«Il nostro incontro è avvenuto attraverso l’associazione Welcome Refugees. Quando scoppiarono queste emergenze, specialmente ai tempi della guerra in Siria, mi sono spesso chiesta dove questa povera gente potesse trovare pace. Quindi mi sono decisa ad offrire una camera. Erano i primi tempi del Covid e sul sito dell’associazione invitavano chiunque volesse accogliere un rifugiato a registrarsi, così lasciai l’indirizzo di casa mia. Mi chiamarono e vennero dei volontari a conoscermi, facendomi il nome di Ashraf. Lui viene dal Bangladesh, era diventato maggiorenne e aveva superato il limite di permanenza nel centro, quindi cercava casa. Ci incontrammo per la prima volta nella Villa Comunale, poi lui venne con questi volontari a vedere gli ambienti, la sua camera, ed ebbe un po’ di tempo per riflettere. Alla fine decise di venire e io ho avuto questo dono» ci racconta Rosetta.

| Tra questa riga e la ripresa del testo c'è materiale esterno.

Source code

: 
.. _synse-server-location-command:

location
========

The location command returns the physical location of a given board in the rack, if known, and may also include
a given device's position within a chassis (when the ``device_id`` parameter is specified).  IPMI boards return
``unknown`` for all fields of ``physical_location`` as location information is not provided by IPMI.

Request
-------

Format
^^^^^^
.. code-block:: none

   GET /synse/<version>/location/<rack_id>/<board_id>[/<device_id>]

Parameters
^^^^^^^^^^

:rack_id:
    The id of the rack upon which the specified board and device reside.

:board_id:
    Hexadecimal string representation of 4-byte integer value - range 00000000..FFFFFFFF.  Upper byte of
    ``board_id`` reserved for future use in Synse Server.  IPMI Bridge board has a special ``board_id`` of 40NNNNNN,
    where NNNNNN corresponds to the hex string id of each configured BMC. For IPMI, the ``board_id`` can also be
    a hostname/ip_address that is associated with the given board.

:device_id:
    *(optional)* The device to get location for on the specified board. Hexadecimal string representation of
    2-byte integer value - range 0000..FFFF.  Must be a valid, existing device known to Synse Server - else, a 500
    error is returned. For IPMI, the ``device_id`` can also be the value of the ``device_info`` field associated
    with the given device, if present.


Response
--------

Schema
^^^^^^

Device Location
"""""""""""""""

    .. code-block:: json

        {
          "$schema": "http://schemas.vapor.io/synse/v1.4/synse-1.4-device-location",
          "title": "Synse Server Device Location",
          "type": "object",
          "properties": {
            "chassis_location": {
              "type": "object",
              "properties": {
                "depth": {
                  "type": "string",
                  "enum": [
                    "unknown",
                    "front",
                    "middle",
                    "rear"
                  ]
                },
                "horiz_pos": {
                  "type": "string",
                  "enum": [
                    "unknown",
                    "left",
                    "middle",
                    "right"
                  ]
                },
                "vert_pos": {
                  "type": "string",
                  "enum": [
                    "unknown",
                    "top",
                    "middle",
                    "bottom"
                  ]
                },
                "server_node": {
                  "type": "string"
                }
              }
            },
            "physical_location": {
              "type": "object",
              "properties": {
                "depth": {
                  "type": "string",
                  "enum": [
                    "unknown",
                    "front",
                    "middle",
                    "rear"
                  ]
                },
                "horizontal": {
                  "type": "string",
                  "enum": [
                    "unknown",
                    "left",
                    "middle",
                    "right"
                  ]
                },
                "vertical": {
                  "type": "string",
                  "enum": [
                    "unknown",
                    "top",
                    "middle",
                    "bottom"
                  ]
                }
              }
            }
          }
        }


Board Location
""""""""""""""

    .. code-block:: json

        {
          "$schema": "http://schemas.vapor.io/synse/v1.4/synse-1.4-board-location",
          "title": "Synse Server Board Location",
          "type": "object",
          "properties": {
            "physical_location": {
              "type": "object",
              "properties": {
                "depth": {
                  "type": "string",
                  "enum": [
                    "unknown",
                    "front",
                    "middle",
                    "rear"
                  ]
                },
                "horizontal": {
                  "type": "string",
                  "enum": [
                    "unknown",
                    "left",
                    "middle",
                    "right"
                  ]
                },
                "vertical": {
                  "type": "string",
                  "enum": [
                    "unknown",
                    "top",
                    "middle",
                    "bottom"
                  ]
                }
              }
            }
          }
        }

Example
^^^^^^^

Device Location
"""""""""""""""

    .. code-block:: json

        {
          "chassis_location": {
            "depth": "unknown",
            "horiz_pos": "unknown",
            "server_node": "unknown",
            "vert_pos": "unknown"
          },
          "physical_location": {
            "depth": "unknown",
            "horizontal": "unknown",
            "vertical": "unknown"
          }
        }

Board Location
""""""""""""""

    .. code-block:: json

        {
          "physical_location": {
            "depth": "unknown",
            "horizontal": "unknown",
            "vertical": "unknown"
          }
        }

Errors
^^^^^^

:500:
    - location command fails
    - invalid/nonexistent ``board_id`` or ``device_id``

«Io non dimentico niente di quello che ho passato, è quello che mi sta portando ora avanti. Ricordo le cose buone e quelle brutte. Il mio ricordo peggiore riguarda la Libia. Non sapevo se sarei sopravvissuto» ci racconta Ashraf. Di tutto quello che, con l’aiuto di Rosetta, ha condiviso attraverso il libro, fa fatica a parlare. Ora davanti a lui si aprono nuovi orizzonti e nuove opportunità.
«All’inizio non pensavo che sarei venuto in Italia, ma quando sono sbarcato ho deciso che mi sarei dovuto fermare e cercare qui qualcosa per migliorare.
Ci sono tante cose che sognavo per il futuro. Speravo di avere una buona vita con lavoro, un buon guadagno, e di poter aiutare la mia famiglia. Adesso sto sognando anche qualcosa di più grande. Le cose mi stanno andando bene. Con due miei amici abbiamo deciso di diventare soci e aprire un chiosco di sushi a Messina o a Firenze».
Per Rosetta, che ha trovato in lui un amico, è difficile immaginare che se ne vada, ma è pronta ad ospitare nuovamente.
«Il suo letto resta sempre lì, lui lo sa, però rifarei l’esperienza con la stessa associazione. Mi sono trovata bene, loro ci hanno seguito molto-afferma Rosetta- In questa convivenza con Ashraf abbiamo trovato tanti punti in comune, sembra quasi che si sia realizzato un disegno. Qualche volta abbiamo partecipato a trasmissioni televisive e c’è il tentativo di far passare il mio gesto come qualcosa di eccezionalmente coraggioso. Per me non è stato niente di tutto questo. Dal primo momento che ci siamo visti abbiamo trovato in comune questa tendenza verso il bene, verso la condivisione. Io avevo una stanza da offrire, lui non ha niente e sogna di poter condividere. Ora i suoi sogni sono diventati anche i miei, immaginiamo spesso cosa potremmo fare insieme per aiutare gli altri. Per me non c’è stato nessuno scontro di civiltà: lui è musulmano e io cattolica, ma non c’è differenza. Ama il prossimo tuo è la legge per entrambi».